La Sicilia è piena di leggende particolari, molte delle quali hanno a che fare con sfortunate storie d’amore. Avete mai sentito, ad esempio, quella delle celebri Teste di Moro? Anche in quel caso a fare danno fu una storia d’amore. Ma torniamo al nostro racconto e vediamo insieme la leggenda di Elena Baele.

Elena Baele era una bella e sfortunata ragazza di nobile casato, che si innamorò perdutamente del figlio di uno dei contadini che lavoravano per suo padre. Il padre, quando se ne accorso pose fine alla storia licenziando la famiglia del contadino e pagando una elevata somma di denaro.

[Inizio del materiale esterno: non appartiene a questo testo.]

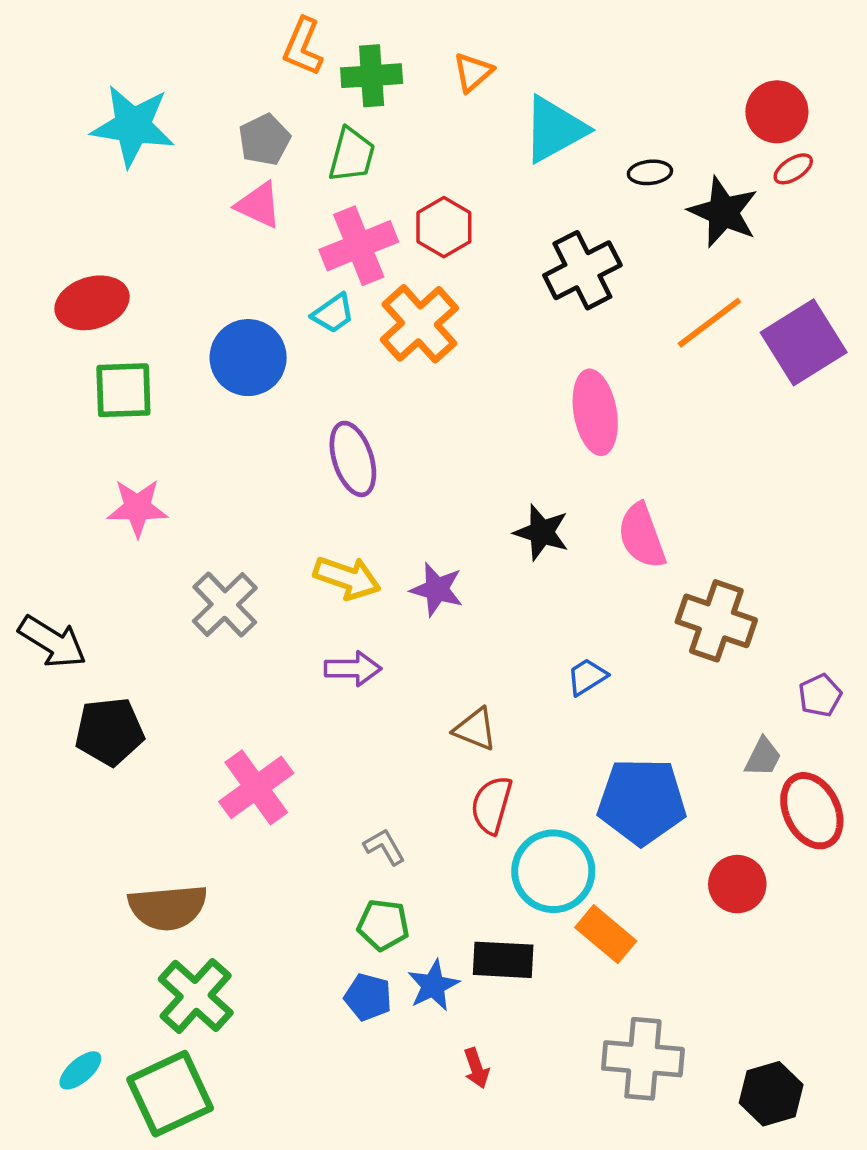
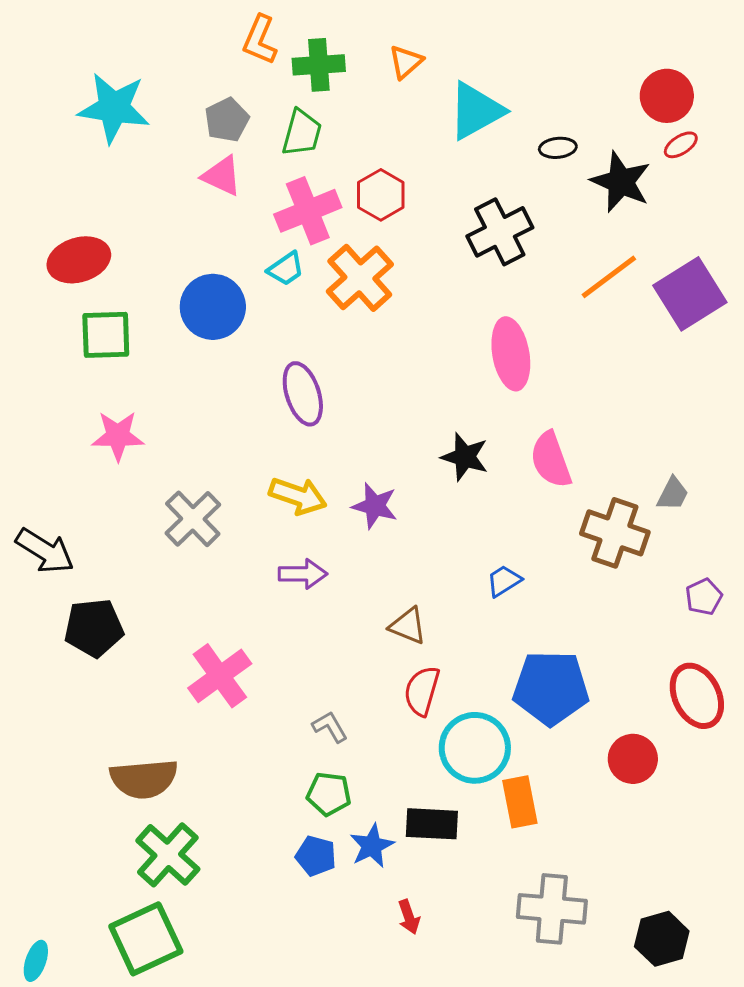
gray trapezoid: (763, 757) -> (673, 494), moved
orange rectangle: (606, 934) -> (520, 802), turned 39
cyan ellipse: (80, 1070) -> (36, 961), moved, turned -30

Elena non riusciva a darsi pace. Un giorno, in preda alla disperazione, andò a cavallo fino alle Scogliere del Capo, dove andava sempre con il suo amato, e si gettò da una rupe (oggi chiamata “u sauto cabaddu” il salto del cavallo). Leggenda narra che, nelle notti d’estate, il suo fantasma cavalchi ancora nei pressi della scogliera, alla ricerca del suo amato, o si aggiri singhiozzando tra le scogliere. I pescatori non hanno paura di lei ma, anzi, ascoltano il suo pianto.